Preços dos cortes permanecem estáveis no atacado
Levantamento da Safras & Mercado aponta que os principais cortes congelados comercializados no atacado de São Paulo encerraram a semana sem alterações.
Os preços registrados foram:
- Peito congelado: R$ 8,80/kg;
- Coxa congelada: R$ 7,00/kg;
- Asa congelada: R$ 11,00/kg.
No segmento de distribuição, os valores também permaneceram inalterados:
- Peito: R$ 9,00/kg;
- Coxa: R$ 7,20/kg;
- Asa: R$ 11,30/kg.
O mesmo comportamento foi observado nos cortes resfriados.
- No atacado:
- Peito resfriado: R$ 8,90/kg;
- Coxa resfriada: R$ 7,10/kg;
- Asa resfriada: R$ 11,10/kg.
- Na distribuição:
- Peito: R$ 9,10/kg;
- Coxa: R$ 7,30/kg;
- Asa: R$ 11,40/kg.
Mercado de aves vivas registra altas expressivas no Nordeste
Nas principais regiões produtoras do Sul e Sudeste, as cotações do frango vivo permaneceram estáveis.

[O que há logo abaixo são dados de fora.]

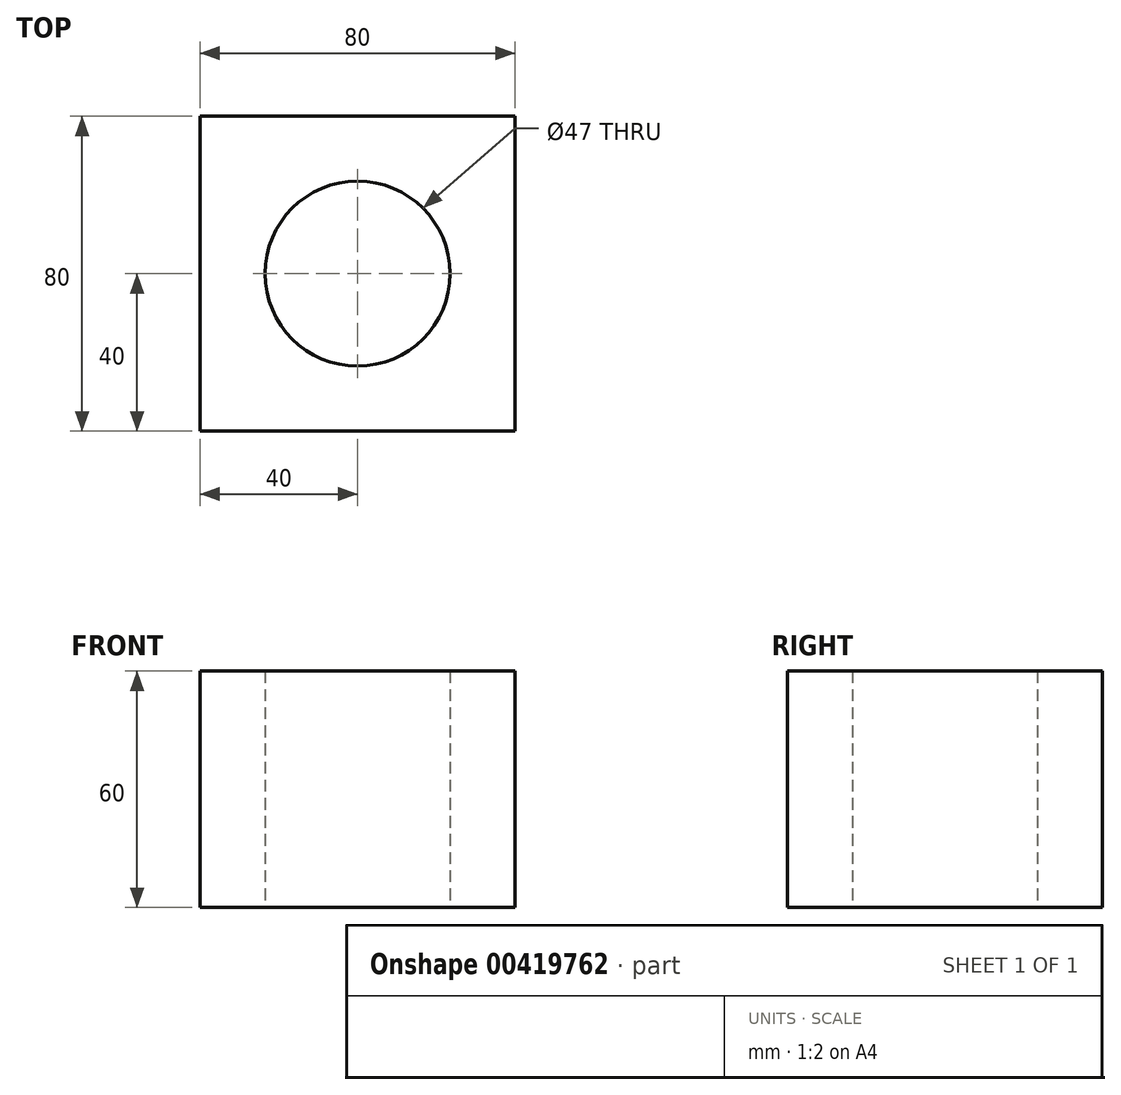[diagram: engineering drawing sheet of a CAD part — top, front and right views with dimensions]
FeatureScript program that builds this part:
annotation { "Feature Type Name" : "Feature", "Feature Type Description" : "" }
export const myFeature = defineFeature(function(context is Context, id is Id, definition is map)
    precondition{}
    {
        {
            var Q0;
            Q0=qCreatedBy(makeId("Top.planeOp"),FACE);
            var sketch = newSketch(context, id + "F0", { "sketchPlane" : qUnion([Q0])});
            skCircle(sketch, "E0", {"center": v(0, 0) * mm, "radius": 23.5 * mm});
            skLineSegment(sketch, "E1.bottom", {"start": v(-40, 40) * mm, "end": v(40, 40) * mm});
            skLineSegment(sketch, "E1.top", {"start": v(-40, -40) * mm, "end": v(40, -40) * mm});
            skLineSegment(sketch, "E1.left", {"start": v(-40, 40) * mm, "end": v(-40, -40) * mm});
            skLineSegment(sketch, "E1.right", {"start": v(40, 40) * mm, "end": v(40, -40) * mm});
            skSolve(sketch);
        }
        {
            var Q0;
            Q0=makeQuery(id+"F0.imprint","IMPRINT",FACE,{"disambiguationData":[TD([[makeQuery(id+"F0.imprint","IMPRINT",EDGE,{"derivedFrom":sQuery(id+"F0.wireOp",EDGE,"E0")}),-1.0]])]});
            extrude(context, id + "F1", {"entities" : qUnion([Q0]), "depth" : 40 * mm, "offsetDistance" : 25 * mm, "hasSecondDirection" : true, "secondDirectionOppositeDirection" : true, "secondDirectionDepth" : 20 * mm});
        }
    });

Os preços registrados foram:
- São Paulo: R$ 5,20/kg;
- Rio Grande do Sul (integração): R$ 4,75/kg;
- Santa Catarina (integração): R$ 4,75/kg;
- Oeste do Paraná (integração): R$ 4,60/kg;
- Mato Grosso do Sul: R$ 5,30/kg;
- Goiás: R$ 5,40/kg;
- Minas Gerais: R$ 5,40/kg;
- Distrito Federal: R$ 5,30/kg.
O destaque ficou para o Nordeste, onde a menor disponibilidade de aves impulsionou os preços.
As principais altas ocorreram em:
- Ceará: de R$ 6,20 para R$ 6,80/kg;
- Pernambuco: de R$ 5,50 para R$ 7,00/kg;
- Pará: de R$ 6,40 para R$ 7,20/kg.
Exportações de carne de frango crescem mais de 35% em receita
O comércio exterior continua sendo um dos principais pilares de sustentação da avicultura brasileira.

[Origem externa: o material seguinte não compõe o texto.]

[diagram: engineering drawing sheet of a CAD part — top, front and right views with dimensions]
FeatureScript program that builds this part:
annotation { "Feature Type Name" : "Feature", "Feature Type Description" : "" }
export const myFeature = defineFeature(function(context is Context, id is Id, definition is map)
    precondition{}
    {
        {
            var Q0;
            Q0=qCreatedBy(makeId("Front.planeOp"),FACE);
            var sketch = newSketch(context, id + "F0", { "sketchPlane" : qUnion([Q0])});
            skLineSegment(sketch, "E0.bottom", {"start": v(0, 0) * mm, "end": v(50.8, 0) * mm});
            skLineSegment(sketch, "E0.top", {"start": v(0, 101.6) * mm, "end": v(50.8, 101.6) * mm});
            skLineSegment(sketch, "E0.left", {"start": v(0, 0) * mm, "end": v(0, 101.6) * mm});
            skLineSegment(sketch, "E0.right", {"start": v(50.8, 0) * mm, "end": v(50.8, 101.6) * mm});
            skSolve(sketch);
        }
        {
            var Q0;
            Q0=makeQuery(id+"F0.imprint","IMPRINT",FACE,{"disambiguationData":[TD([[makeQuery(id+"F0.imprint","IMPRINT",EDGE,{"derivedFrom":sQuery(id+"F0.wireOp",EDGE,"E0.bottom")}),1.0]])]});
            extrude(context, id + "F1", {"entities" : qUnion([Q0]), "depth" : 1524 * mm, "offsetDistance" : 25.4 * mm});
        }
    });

Dados da Secretaria de Comércio Exterior (Secex) mostram que as exportações brasileiras de carne de aves e miudezas comestíveis, frescas, refrigeradas ou congeladas, somaram US$ 877,66 milhões em maio de 2026, considerando 20 dias úteis.

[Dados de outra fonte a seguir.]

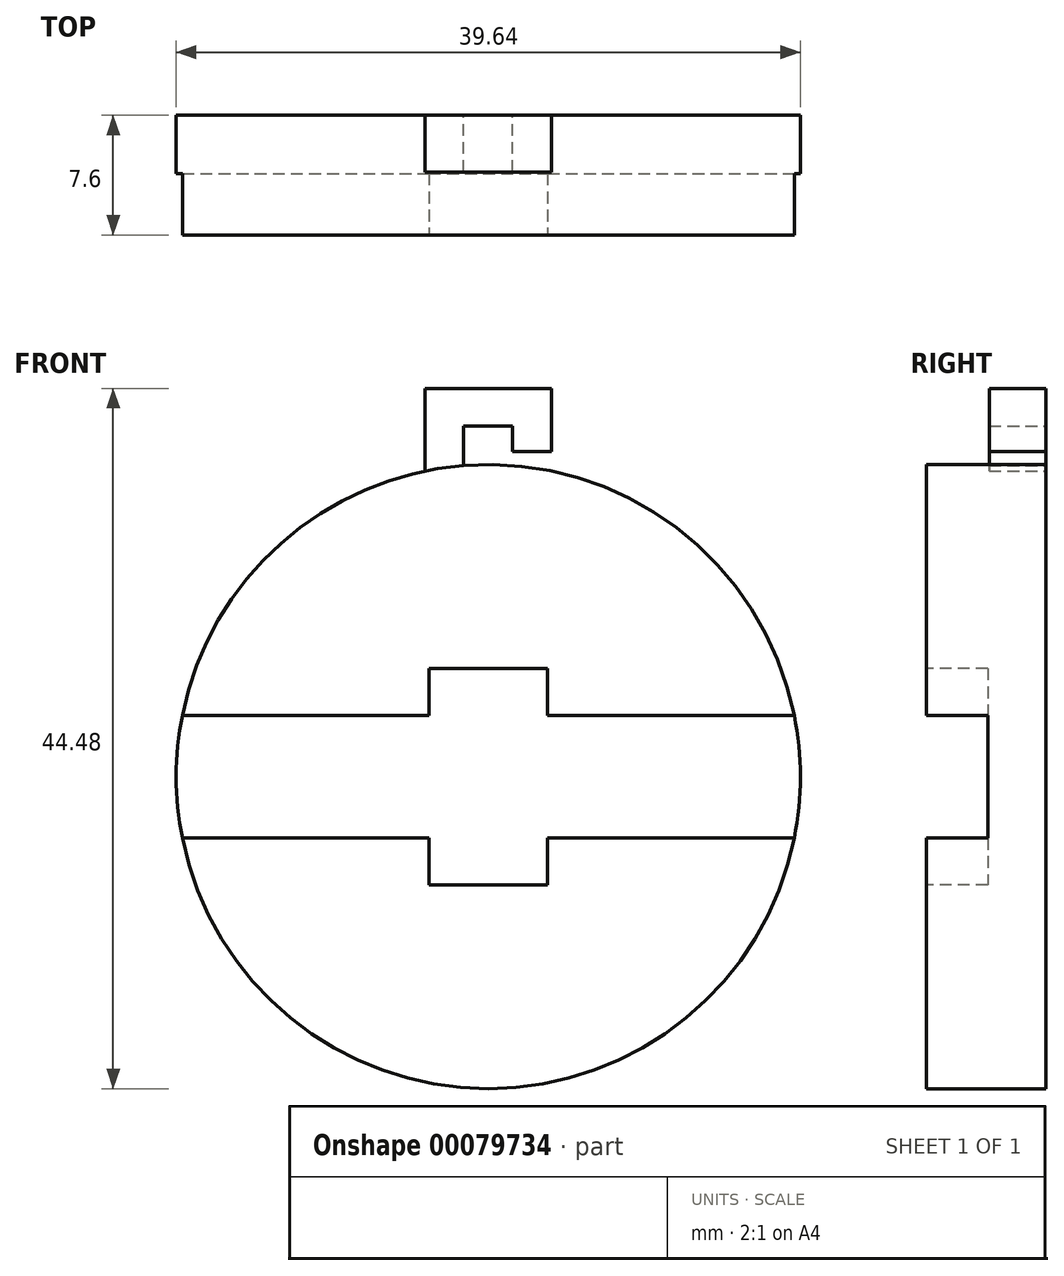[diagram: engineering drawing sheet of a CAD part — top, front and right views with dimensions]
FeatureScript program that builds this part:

O volume embarcado alcançou 461,46 mil toneladas no período, enquanto o preço médio da tonelada ficou em US$ 1.901,90.
Na comparação com maio de 2025, os resultados demonstram forte expansão:
- Crescimento de 35,2% na receita média diária;
- Avanço de 27,9% no volume médio diário exportado;
- Valorização de 5,7% no preço médio por tonelada.
O desempenho reforça a competitividade da carne de frango brasileira no mercado internacional e contribui para manter o equilíbrio entre oferta e demanda no mercado doméstico, sustentando as cotações mesmo diante do aumento da produção em algumas regiões do país.